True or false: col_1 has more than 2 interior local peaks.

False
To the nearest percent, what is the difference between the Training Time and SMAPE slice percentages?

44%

━━━

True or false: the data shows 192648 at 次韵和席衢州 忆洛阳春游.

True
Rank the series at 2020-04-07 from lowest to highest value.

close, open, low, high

━━━

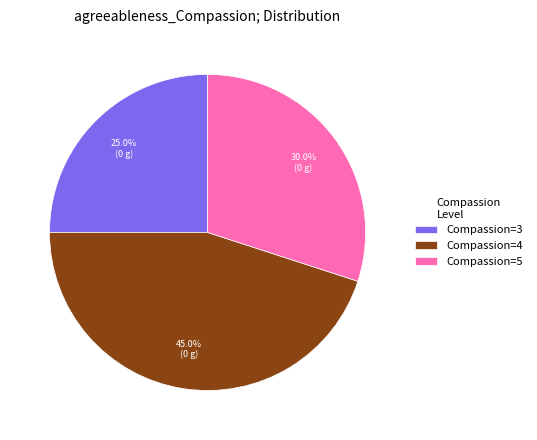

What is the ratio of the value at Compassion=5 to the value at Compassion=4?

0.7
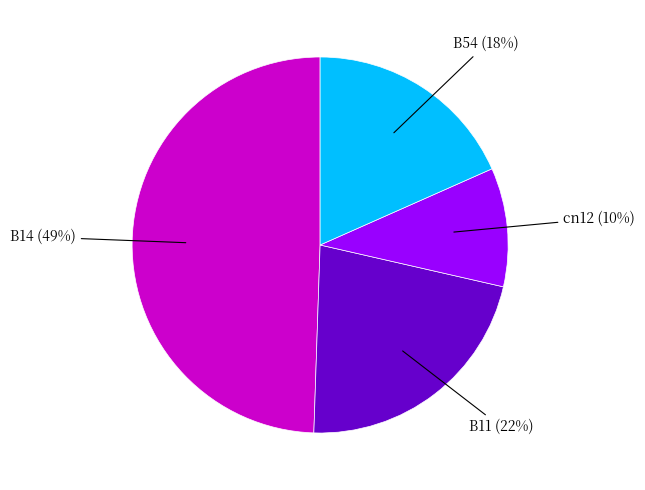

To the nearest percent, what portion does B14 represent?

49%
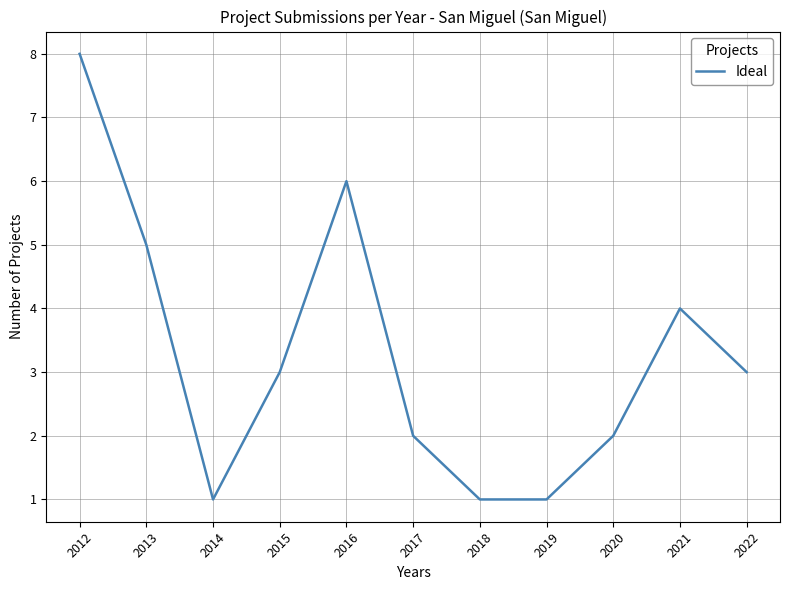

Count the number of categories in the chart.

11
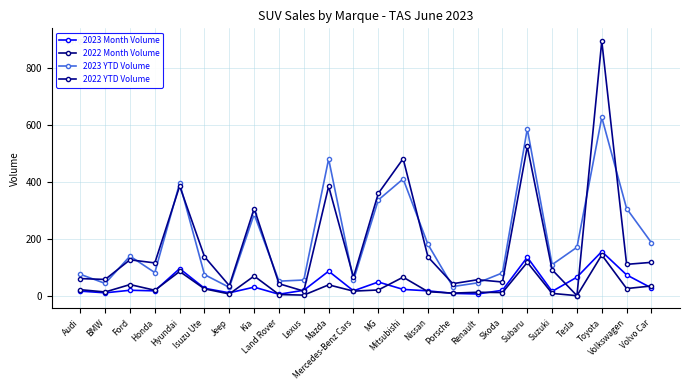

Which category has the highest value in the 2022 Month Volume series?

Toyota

━━━

Work instruction: Identify every line in the items above that contains the string "value", and copy each of those lines.

Solved problem:
Rank the series at 2020-04-07 from lowest to highest value.
What is the ratio of the value at Compassion=5 to the value at Compassion=4?
Which category has the highest value in the 2022 Month Volume series?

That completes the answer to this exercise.